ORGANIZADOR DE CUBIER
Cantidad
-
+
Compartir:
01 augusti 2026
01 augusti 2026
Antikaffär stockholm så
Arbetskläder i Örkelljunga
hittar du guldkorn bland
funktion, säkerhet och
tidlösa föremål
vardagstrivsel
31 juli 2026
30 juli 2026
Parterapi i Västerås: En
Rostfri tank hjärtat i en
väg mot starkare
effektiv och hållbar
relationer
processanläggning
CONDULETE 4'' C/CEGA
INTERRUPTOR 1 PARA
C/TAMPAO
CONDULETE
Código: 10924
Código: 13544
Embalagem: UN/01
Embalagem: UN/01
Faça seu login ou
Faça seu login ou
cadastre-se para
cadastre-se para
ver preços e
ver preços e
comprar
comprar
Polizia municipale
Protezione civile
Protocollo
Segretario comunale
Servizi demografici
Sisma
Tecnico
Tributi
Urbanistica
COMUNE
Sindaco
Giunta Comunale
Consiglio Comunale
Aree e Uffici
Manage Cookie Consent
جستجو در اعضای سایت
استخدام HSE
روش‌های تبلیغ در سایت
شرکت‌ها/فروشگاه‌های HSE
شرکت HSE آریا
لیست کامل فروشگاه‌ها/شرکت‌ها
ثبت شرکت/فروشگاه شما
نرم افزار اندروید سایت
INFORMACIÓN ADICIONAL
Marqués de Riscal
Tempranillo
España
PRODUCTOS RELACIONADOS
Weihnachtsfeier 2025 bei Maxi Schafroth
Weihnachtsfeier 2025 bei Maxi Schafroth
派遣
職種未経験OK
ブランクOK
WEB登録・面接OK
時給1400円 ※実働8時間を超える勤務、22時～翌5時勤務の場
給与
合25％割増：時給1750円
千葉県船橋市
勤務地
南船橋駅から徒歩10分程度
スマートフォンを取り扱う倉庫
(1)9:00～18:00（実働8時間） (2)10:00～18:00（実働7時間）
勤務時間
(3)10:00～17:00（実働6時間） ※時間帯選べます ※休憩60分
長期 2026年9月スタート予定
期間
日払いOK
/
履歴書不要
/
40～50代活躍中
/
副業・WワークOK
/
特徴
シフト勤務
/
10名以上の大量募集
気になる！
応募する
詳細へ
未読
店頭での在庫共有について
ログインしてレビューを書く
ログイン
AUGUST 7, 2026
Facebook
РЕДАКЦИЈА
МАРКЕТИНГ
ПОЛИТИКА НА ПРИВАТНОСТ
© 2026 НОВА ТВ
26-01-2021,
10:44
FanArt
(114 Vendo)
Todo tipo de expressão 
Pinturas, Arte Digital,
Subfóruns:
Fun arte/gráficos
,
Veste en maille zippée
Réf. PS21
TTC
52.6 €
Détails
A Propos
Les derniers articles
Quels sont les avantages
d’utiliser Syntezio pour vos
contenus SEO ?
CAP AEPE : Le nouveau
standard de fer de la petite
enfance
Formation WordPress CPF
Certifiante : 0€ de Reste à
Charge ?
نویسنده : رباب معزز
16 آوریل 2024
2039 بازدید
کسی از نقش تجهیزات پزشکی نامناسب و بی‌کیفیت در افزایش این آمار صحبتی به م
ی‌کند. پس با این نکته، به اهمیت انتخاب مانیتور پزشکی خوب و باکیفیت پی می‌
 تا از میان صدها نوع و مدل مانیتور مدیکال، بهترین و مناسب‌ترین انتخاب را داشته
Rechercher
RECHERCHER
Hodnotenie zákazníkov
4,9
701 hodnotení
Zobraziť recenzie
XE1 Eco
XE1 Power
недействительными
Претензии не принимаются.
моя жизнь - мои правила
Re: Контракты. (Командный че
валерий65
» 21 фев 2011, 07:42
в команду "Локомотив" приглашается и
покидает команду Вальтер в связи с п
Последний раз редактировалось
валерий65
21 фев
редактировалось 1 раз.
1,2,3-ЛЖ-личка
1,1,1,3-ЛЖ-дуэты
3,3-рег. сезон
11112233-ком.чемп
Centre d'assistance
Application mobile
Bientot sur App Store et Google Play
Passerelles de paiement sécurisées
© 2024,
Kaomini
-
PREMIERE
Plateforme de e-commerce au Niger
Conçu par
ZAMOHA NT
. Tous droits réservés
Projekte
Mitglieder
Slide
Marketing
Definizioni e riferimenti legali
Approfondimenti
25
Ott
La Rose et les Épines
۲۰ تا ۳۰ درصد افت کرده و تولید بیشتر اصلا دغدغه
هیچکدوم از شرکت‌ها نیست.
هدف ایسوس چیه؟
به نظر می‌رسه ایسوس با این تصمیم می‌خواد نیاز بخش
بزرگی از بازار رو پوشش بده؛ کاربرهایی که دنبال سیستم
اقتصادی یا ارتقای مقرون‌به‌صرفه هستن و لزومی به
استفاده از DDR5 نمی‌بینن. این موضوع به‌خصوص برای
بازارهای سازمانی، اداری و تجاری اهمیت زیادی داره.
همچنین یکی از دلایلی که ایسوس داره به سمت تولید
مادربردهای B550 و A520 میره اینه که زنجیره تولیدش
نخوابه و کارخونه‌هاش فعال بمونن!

# WORK INSTRUCTION
Reproduce verbatim the lines above, from the line with "店頭での在庫共有について" through the line with "11112233-ком.чемп".

# RESULT OF THE EXERCISE
店頭での在庫共有について
ログインしてレビューを書く
ログイン
AUGUST 7, 2026
Facebook
РЕДАКЦИЈА
МАРКЕТИНГ
ПОЛИТИКА НА ПРИВАТНОСТ
© 2026 НОВА ТВ
26-01-2021,
10:44
FanArt
(114 Vendo)
Todo tipo de expressão 
Pinturas, Arte Digital,
Subfóruns:
Fun arte/gráficos
,
Veste en maille zippée
Réf. PS21
TTC
52.6 €
Détails
A Propos
Les derniers articles
Quels sont les avantages
d’utiliser Syntezio pour vos
contenus SEO ?
CAP AEPE : Le nouveau
standard de fer de la petite
enfance
Formation WordPress CPF
Certifiante : 0€ de Reste à
Charge ?
نویسنده : رباب معزز
16 آوریل 2024
2039 بازدید
کسی از نقش تجهیزات پزشکی نامناسب و بی‌کیفیت در افزایش این آمار صحبتی به م
ی‌کند. پس با این نکته، به اهمیت انتخاب مانیتور پزشکی خوب و باکیفیت پی می‌
 تا از میان صدها نوع و مدل مانیتور مدیکال، بهترین و مناسب‌ترین انتخاب را داشته
Rechercher
RECHERCHER
Hodnotenie zákazníkov
4,9
701 hodnotení
Zobraziť recenzie
XE1 Eco
XE1 Power
недействительными
Претензии не принимаются.
моя жизнь - мои правила
Re: Контракты. (Командный че
валерий65
» 21 фев 2011, 07:42
в команду "Локомотив" приглашается и
покидает команду Вальтер в связи с п
Последний раз редактировалось
валерий65
21 фев
редактировалось 1 раз.
1,2,3-ЛЖ-личка
1,1,1,3-ЛЖ-дуэты
3,3-рег. сезон
11112233-ком.чемп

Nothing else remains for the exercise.